I have a bit of a conceptual question that I’m thinking of before endeavoring on using the loo package. Briefly, I’m trying to figure out how to specify the point-wise log-likelihoods in the generated quantities block (to be analysed post-hoc with the loo package in R) when my model includes data augmentation for censored observations. More details below.
I’m working with a dataset where a subset of observations are left-censored. More specifically, I (assume that I) know the observation is under some threshold concentration (a detection limit of a lab assay) but I don’t know where between zero and that threshold. My model does however predict a specific concentration. For computational efficiency, I use data augmentation to model left-censored observations, meaning that for each censored observation, I define a parameter y_log_true in the parameter block that is bounded to be <=log(threshold). Then, in the model block, I include a statement y_log_true ~ normal(y_log_hat, sigma);, where y_log_hat is the model-predicted concentration for that data-point and sigma is the measurement error of the lab assay. Works like a charm and I find it is more computationally efficient than integrating out the observation with a CDF.
Now for calculating the point-wise log-likelihoods (to be used with loo later on), for censored data points, should I calculate the log-likelihood as either:
the log-probability of the observation being censored, given expectation y_log_hat and the measurement error sigma (using the CDF as one would do in the model block when integrating out censored observations), or
the log-probability density equivalent to the sampling statement in the model block y_log_true ~ normal(y_log_hat, sigma); (including normalising constants, of course)?
The model particulars are described in another post here, although I don’t think they are particularly relevant to the question at hand.
The only thing I can think of is that for some censored data points, the log-lik will be zero or very close to zero (probability 1.0) for most if not all samples. Not sure whether that will be a problem for the loo procedure, but I guess I’ll find out.

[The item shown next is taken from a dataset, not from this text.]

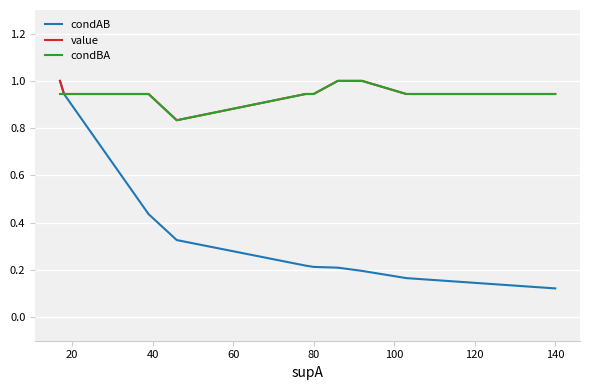

Is the value of condBA at 140 greater than the value of condAB at 20?

No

Also thanks for inviting me to look into the efficiency matter more thoroughly. I ran my model with and without data augmentation on the same data set (4 chains, 500 warm-up, 500 sampling). As it turns out, the computational efficiency in terms of n_eff per second was very similar between the two approaches. To calculate the efficiency, I took the average of the n_eff of all 120 parameters in my model, and divided that either by the sum of chain times or the net time that stan needed to complete the job:
DATA AUGMENTATION OF CENSORED OBSERVATIONS
INTEGRATING OUT CENSORED OBSERVATIONS WITH NORMAL CDF
Average n_eff
1588
1761
chain 1 time
123.00
142.00
chain 2 time
130.00
152.00
chain 3 time
136.00
154.00
chain 4 time
177.00
168.00
net time (running chains in parallel + processing)
188.00
178.00
Average efficiency (n_eff/sec)
Based on sum of chain times
2.81
2.86
Based on net stan time (parellel chains)
8.45
9.90
Interesting note: the approach based on integrating out censored observations was more prone to negative infinity log-prob at initialisation. I think this may have been part of my original motivation to use data augmentation (can’t remember, honestly).
Thanks for the report. Sometimes the efficiency of Stan dynamic HMC is surprising (this is not the only case). Can you also check the number of log density evaluations in each case? That is, is it possible that normal_cdf happens to have that much higher computational cost that reduced number of log density evaluations doesn’t help?
I re-ran both analysis (data augmentation and integrating out with cdf), but now with 8 chains each as I was under the impression that there was quite a lot of variation in computation time between chains. Turns out that my previous run of four chains each was a bit of a lucky hit. Integrating out seems to be more efficient after all.
DATA AUGMENTATION OF CENSORED OBSERVATIONS
INTEGRATING OUT CENSORED OBSERVATIONS WITH NORMAL CDF
Average n_eff
3138
3414
chain 1 time
182.00
153.00
chain 2 time
187.00
164.00
chain 3 time
191.00
167.00
chain 4 time
200.00
173.00
chain 5 time
209.00
175.00
chain 6 time
218.00
178.00
chain 7 time
239.00
188.00
chain 8 time
267.00
205.00
net time (running chains in parallel + processing)
278.00
217.00
Average efficiency (n_eff/sec)
Based on sum of chain times
1.85
2.43
Based on net stan time (parellel chains)
11.29
15.73
Number of leapfrog steps per iteration (freq distr)
Ah, so the difference you had in the beginning might have been the difference in warmup time? Anyway, the conclusion now is that integrating out is better as we would expect a priori. Integrating out makes the posterior easier to sample which leads to slightly less leapfrog steps per iteration. It is also possible that reduced memory usage improves the running time.